Berliner SPD nach Sarrazin-Beschluss: Landesvorstand muss sich erklären
Nach dem überraschenden Rückzieher der Sozialdemokraten, Thilo Sarrazin doch nicht auszuschließen, rumort es in der Berliner SPD. Viele in der Partei können die Kehrtwende nicht nachvollziehen.
BERLIN dpa | In der Berliner SPD wächst die Empörung über die überraschende Entscheidung, Thilo Sarrazin trotz seiner umstrittenen Thesen zur Ausländerintegration nicht aus der Partei zu werfen. Der Landesvorstand wird daher an diesem Dienstag zu einer Sondersitzung zusammenkommen, um die Kehrtwende der SPD-Führung zu erläutern.
Viele Mitglieder hatten ihr Unverständnis darüber geäußert. Auch außerhalb der Partei wurde scharfe Kritik laut. Die Türkische Gemeinde in Deutschland warf der SPD-Führung ein "Einknicken vor populistischen und rassistischen Sichtweisen" vor. CDU-Generalsekretär Hermann Gröhe hielt der SPD taktisches Vorgehen vor.
Der SPD-Fraktionsvorsitzende im Bundestag, Frank-Walter Steinmeier, äußerte sich dagegen erleichtert über das schnelle Ende des Schiedsgerichtsverfahrens. "Ich bin froh, dass der SPD ein jahrelanges Verfahren durch alle Instanzen erspart bleibt", sagte er der Bild. Das Verfahren sei dennoch gerechtfertigt gewesen. Eine Partei habe Grundsätze und Werte. "Wenn die SPD nicht reagiert hätte, hätte mich das tief beunruhigt."
Nach einer schriftlichen Erklärung von Sarrazin bei einer Sitzung der Parteischiedskommission hatten am Donnerstagabend überraschend die vier Antragsteller ihre Anträge zum Ausschluss des Ex-Bundesbankers und Berliner Finanzsenators zurückgezogen. Darunter waren auch die Bundes- und die Berliner Landespartei gewesen. Sarrazin versicherte in seiner Erklärung, er habe weder Migranten diskriminieren noch sozialdemokratische Grundsätze verletzen wollen.

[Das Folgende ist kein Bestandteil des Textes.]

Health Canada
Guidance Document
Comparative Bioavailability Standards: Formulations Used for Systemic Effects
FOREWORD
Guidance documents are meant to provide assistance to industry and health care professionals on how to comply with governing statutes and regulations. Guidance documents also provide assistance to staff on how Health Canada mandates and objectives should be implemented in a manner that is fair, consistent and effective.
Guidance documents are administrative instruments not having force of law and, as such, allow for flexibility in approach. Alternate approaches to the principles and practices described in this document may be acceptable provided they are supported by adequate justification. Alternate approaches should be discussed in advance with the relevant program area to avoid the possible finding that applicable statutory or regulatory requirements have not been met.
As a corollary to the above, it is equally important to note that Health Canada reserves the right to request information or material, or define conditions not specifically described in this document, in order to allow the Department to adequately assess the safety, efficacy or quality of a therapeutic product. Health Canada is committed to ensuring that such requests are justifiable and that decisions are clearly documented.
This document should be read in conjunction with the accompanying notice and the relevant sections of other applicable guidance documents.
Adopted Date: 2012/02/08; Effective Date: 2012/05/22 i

Unverständnis bei Türkischer Gemeinde
In Sarrazins Berliner Heimatverband wächst die Kritik. So sprachen die Berliner Jusos schon kurz nach der Entscheidung von einem "Ausverkauf sozialdemokratischer Grundwerte". Deshalb sollen in der Sondersitzung des Vorstands offene Fragen beantwortet werden. Es sei sicherlich auch eine große Überraschung für all jene, die den Ausschlussantrag unterstützt oder wie der Landesvorstand beschlossen hätten, heißt es in der Einladung. Es habe aber Gründe für diese Entscheidung gegeben.

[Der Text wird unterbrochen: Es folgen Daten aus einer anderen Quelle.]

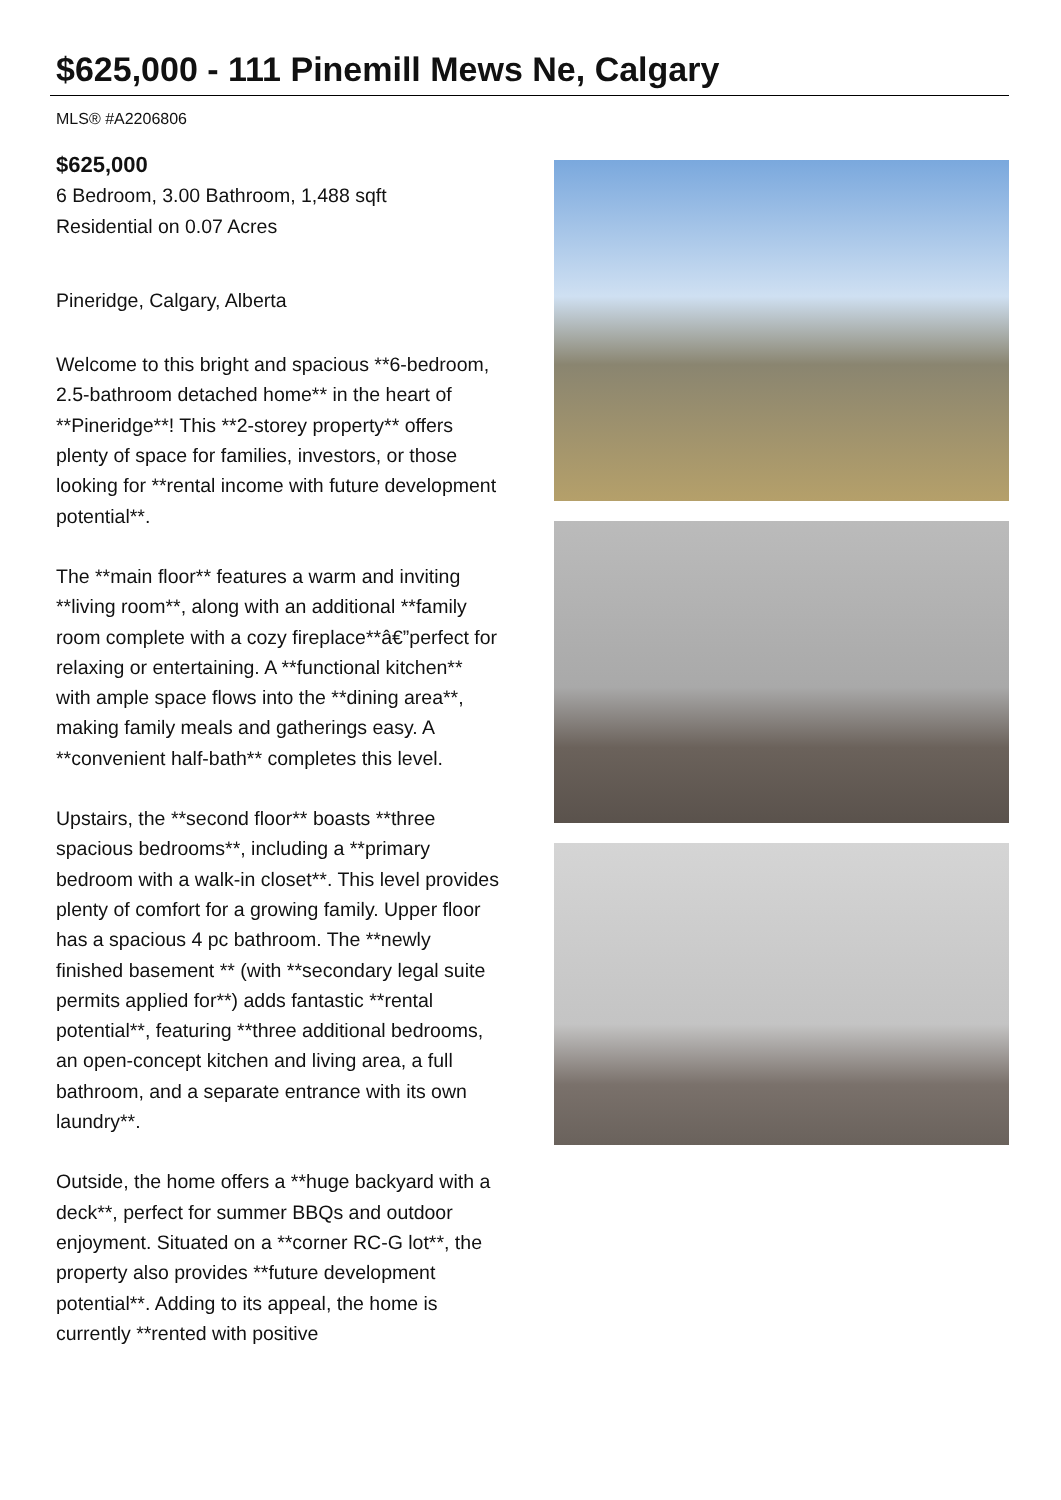$625,000 - 111 Pinemill Mews Ne, Calgary
MLS® #A2206806
$625,000
6 Bedroom, 3.00 Bathroom, 1,488 sqft
Residential on 0.07 Acres
Pineridge, Calgary, Alberta
Welcome to this bright and spacious **6-bedroom, 2.5-bathroom detached home** in the heart of **Pineridge**! This **2-storey property** offers plenty of space for families, investors, or those looking for **rental income with future development potential**.
The **main floor** features a warm and inviting **living room**, along with an additional **family room complete with a cozy fireplace**â€”perfect for relaxing or entertaining. A **functional kitchen** with ample space flows into the **dining area**, making family meals and gatherings easy. A **convenient half-bath** completes this level.
Upstairs, the **second floor** boasts **three spacious bedrooms**, including a **primary bedroom with a walk-in closet**. This level provides plenty of comfort for a growing family. Upper floor has a spacious 4 pc bathroom. The **newly finished basement ** (with **secondary legal suite permits applied for**) adds fantastic **rental potential**, featuring **three additional bedrooms, an open-concept kitchen and living area, a full bathroom, and a separate entrance with its own laundry**.
Outside, the home offers a **huge backyard with a deck**, perfect for summer BBQs and outdoor enjoyment. Situated on a **corner RC-G lot**, the property also provides **future development potential**. Adding to its appeal, the home is currently **rented with positive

Die Türkische Gemeinde nannte es unverständlich, dass die SPD-Führung die Erklärung Sarrazins für ausreichend halte, um ihre Ausschlussanträge zurückzuziehen. "Die tendenziell rassistischen Äußerungen des Herrn Sarrazin sind durch die Rücknahme der Ausschlussanträge legitimiert worden", erklärte der Geschäftsführende Bundesvorstand der Türkischen Gemeinde am Samstag in Berlin.

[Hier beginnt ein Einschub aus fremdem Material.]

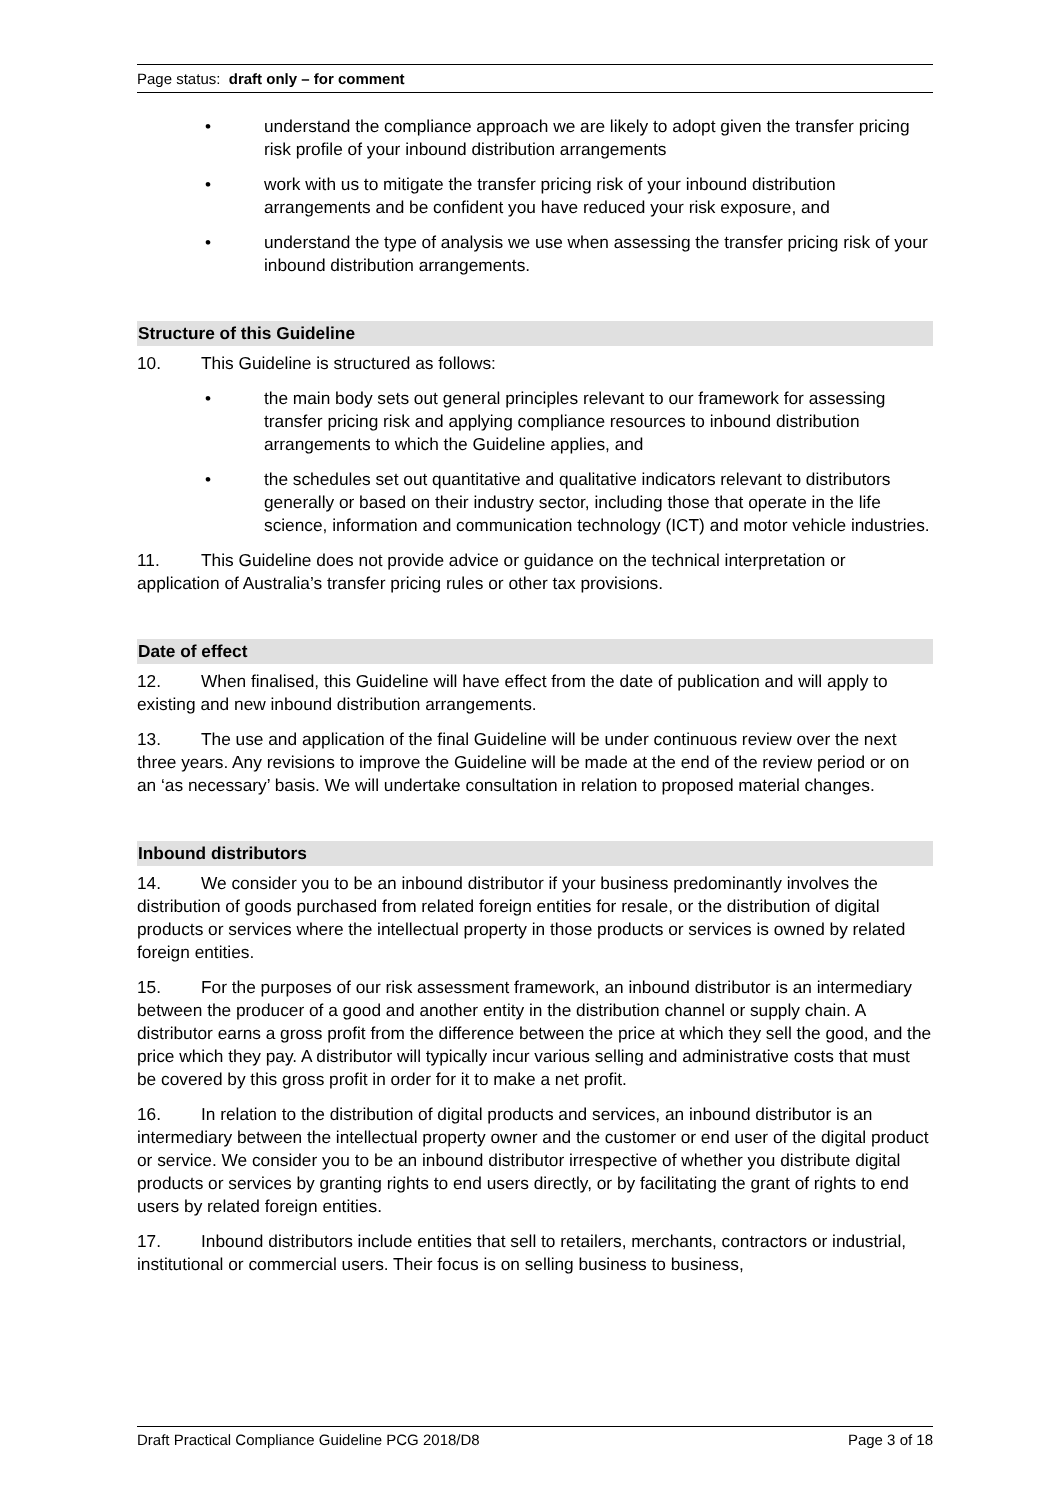Page status: draft only – for comment
• understand the compliance approach we are likely to adopt given the transfer pricing risk profile of your inbound distribution arrangements
• work with us to mitigate the transfer pricing risk of your inbound distribution arrangements and be confident you have reduced your risk exposure, and
• understand the type of analysis we use when assessing the transfer pricing risk of your inbound distribution arrangements.
Structure of this Guideline
10. This Guideline is structured as follows:
• the main body sets out general principles relevant to our framework for assessing transfer pricing risk and applying compliance resources to inbound distribution arrangements to which the Guideline applies, and
• the schedules set out quantitative and qualitative indicators relevant to distributors generally or based on their industry sector, including those that operate in the life science, information and communication technology (ICT) and motor vehicle industries.
11. This Guideline does not provide advice or guidance on the technical interpretation or application of Australia’s transfer pricing rules or other tax provisions.
Date of effect
12. When finalised, this Guideline will have effect from the date of publication and will apply to existing and new inbound distribution arrangements.
13. The use and application of the final Guideline will be under continuous review over the next three years. Any revisions to improve the Guideline will be made at the end of the review period or on an ‘as necessary’ basis. We will undertake consultation in relation to proposed material changes.
Inbound distributors
14. We consider you to be an inbound distributor if your business predominantly involves the distribution of goods purchased from related foreign entities for resale, or the distribution of digital products or services where the intellectual property in those products or services is owned by related foreign entities.
15. For the purposes of our risk assessment framework, an inbound distributor is an intermediary between the producer of a good and another entity in the distribution channel or supply chain. A distributor earns a gross profit from the difference between the price at which they sell the good, and the price which they pay. A distributor will typically incur various selling and administrative costs that must be covered by this gross profit in order for it to make a net profit.
16. In relation to the distribution of digital products and services, an inbound distributor is an intermediary between the intellectual property owner and the customer or end user of the digital product or service. We consider you to be an inbound distributor irrespective of whether you distribute digital products or services by granting rights to end users directly, or by facilitating the grant of rights to end users by related foreign entities.
17. Inbound distributors include entities that sell to retailers, merchants, contractors or industrial, institutional or commercial users. Their focus is on selling business to business,
Draft Practical Compliance Guideline PCG 2018/D8 Page 3 of 18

CDU-Generalsekretär Gröhe wertete die Entscheidung als taktisches Manöver der SPD vor der Berlin-Wahl am 18. September. "Erst verdammt die SPD-Spitze Herrn Sarrazin öffentlich mit lautem Gabriel-Getöse, nun rudert sie - mit ängstlichem Blick auf die Wahlen in Berlin - hilflos zurück", sagte er der "Süddeutschen Zeitung" (Samstag).